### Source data
....

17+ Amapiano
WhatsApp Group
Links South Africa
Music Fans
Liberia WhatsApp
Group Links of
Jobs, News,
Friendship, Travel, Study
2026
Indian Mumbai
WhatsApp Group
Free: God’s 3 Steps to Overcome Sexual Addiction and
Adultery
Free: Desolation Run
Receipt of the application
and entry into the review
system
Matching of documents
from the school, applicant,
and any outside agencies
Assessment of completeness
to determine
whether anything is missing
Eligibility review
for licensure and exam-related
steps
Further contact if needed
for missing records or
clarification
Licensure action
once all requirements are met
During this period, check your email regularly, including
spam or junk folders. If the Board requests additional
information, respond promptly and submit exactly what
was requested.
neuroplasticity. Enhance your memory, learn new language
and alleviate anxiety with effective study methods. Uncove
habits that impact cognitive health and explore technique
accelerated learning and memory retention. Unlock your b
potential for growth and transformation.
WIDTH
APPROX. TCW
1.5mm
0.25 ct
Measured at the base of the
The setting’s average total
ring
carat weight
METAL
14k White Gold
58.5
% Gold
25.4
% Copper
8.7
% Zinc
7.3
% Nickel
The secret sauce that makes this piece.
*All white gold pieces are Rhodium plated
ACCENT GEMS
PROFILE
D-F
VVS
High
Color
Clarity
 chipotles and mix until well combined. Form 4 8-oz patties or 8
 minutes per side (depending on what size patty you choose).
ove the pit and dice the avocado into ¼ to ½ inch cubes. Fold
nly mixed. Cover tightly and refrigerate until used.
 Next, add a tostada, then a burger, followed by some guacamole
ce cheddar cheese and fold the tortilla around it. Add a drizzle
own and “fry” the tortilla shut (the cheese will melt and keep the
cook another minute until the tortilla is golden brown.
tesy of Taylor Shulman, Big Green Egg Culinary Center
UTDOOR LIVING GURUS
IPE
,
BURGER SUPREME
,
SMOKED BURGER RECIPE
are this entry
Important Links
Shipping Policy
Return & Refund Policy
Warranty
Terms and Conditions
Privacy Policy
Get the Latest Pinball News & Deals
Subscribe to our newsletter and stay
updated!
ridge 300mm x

....

### TASK DETAILS
Please convert every line of the records above into a JSON list of strings, one string per line, leaving out any blank lines.

### SOLUTION BELOW
[
  "17+ Amapiano",
  "WhatsApp Group",
  "Links South Africa",
  "Music Fans",
  "Liberia WhatsApp",
  "Group Links of",
  "Jobs, News,",
  "Friendship, Travel, Study",
  "2026",
  "Indian Mumbai",
  "WhatsApp Group",
  "Free: God’s 3 Steps to Overcome Sexual Addiction and",
  "Adultery",
  "Free: Desolation Run",
  "Receipt of the application",
  "and entry into the review",
  "system",
  "Matching of documents",
  "from the school, applicant,",
  "and any outside agencies",
  "Assessment of completeness",
  "to determine",
  "whether anything is missing",
  "Eligibility review",
  "for licensure and exam-related",
  "steps",
  "Further contact if needed",
  "for missing records or",
  "clarification",
  "Licensure action",
  "once all requirements are met",
  "During this period, check your email regularly, including",
  "spam or junk folders. If the Board requests additional",
  "information, respond promptly and submit exactly what",
  "was requested.",
  "neuroplasticity. Enhance your memory, learn new language",
  "and alleviate anxiety with effective study methods. Uncove",
  "habits that impact cognitive health and explore technique",
  "accelerated learning and memory retention. Unlock your b",
  "potential for growth and transformation.",
  "WIDTH",
  "APPROX. TCW",
  "1.5mm",
  "0.25 ct",
  "Measured at the base of the",
  "The setting’s average total",
  "ring",
  "carat weight",
  "METAL",
  "14k White Gold",
  "58.5",
  "% Gold",
  "25.4",
  "% Copper",
  "8.7",
  "% Zinc",
  "7.3",
  "% Nickel",
  "The secret sauce that makes this piece.",
  "*All white gold pieces are Rhodium plated",
  "ACCENT GEMS",
  "PROFILE",
  "D-F",
  "VVS",
  "High",
  "Color",
  "Clarity",
  " chipotles and mix until well combined. Form 4 8-oz patties or 8",
  " minutes per side (depending on what size patty you choose).",
  "ove the pit and dice the avocado into ¼ to ½ inch cubes. Fold",
  "nly mixed. Cover tightly and refrigerate until used.",
  " Next, add a tostada, then a burger, followed by some guacamole",
  "ce cheddar cheese and fold the tortilla around it. Add a drizzle",
  "own and “fry” the tortilla shut (the cheese will melt and keep the",
  "cook another minute until the tortilla is golden brown.",
  "tesy of Taylor Shulman, Big Green Egg Culinary Center",
  "UTDOOR LIVING GURUS",
  "IPE",
  ",",
  "BURGER SUPREME",
  ",",
  "SMOKED BURGER RECIPE",
  "are this entry",
  "Important Links",
  "Shipping Policy",
  "Return & Refund Policy",
  "Warranty",
  "Terms and Conditions",
  "Privacy Policy",
  "Get the Latest Pinball News & Deals",
  "Subscribe to our newsletter and stay",
  "updated!",
  "ridge 300mm x"
]